Collected data entries
* * * * * * * * *

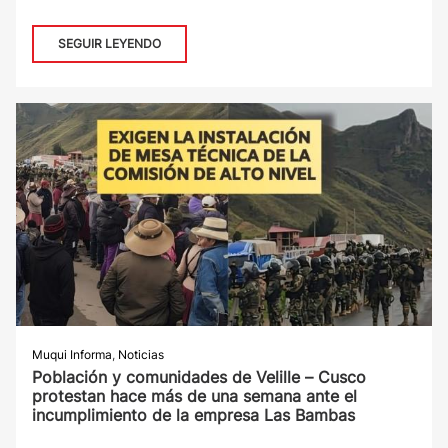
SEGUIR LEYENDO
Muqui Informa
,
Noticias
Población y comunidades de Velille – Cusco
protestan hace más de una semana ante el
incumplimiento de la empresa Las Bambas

* * * * * * * * *

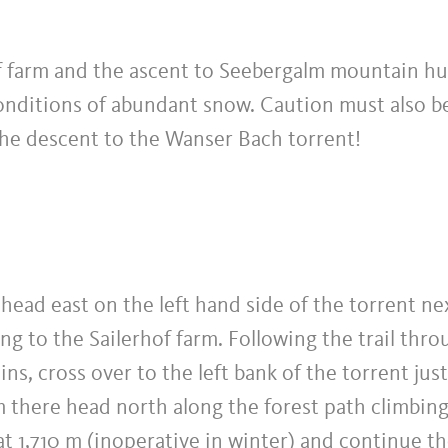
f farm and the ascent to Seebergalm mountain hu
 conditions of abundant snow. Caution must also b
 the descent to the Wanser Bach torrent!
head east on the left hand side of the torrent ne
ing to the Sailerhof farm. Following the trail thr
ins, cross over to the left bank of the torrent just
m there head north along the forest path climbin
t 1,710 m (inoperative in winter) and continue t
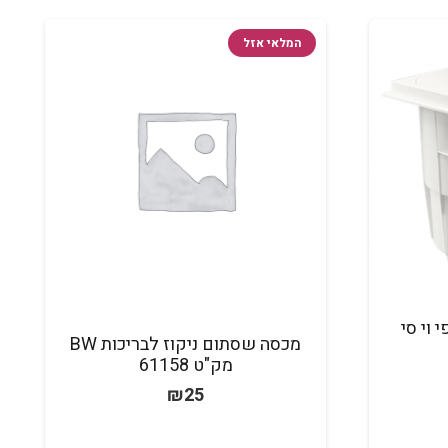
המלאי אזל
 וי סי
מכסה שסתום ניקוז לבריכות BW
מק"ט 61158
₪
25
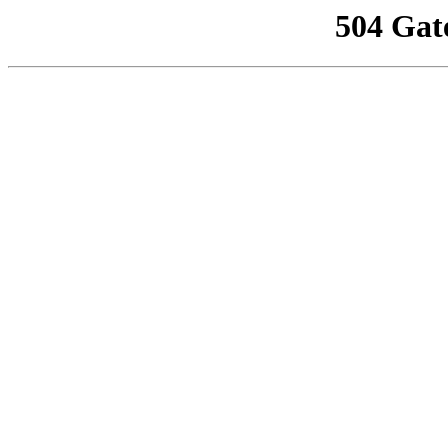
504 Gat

* * * * * * * * *

Start at the line with "SEGUIR LEYENDO" and stop after the line with "incumplimiento de la empresa Las Bambas". Write out only those lines, swapping "protestan" for "marchan" and keeping everything else unchanged.

**Result below**
SEGUIR LEYENDO
Muqui Informa
,
Noticias
Población y comunidades de Velille – Cusco
marchan hace más de una semana ante el
incumplimiento de la empresa Las Bambas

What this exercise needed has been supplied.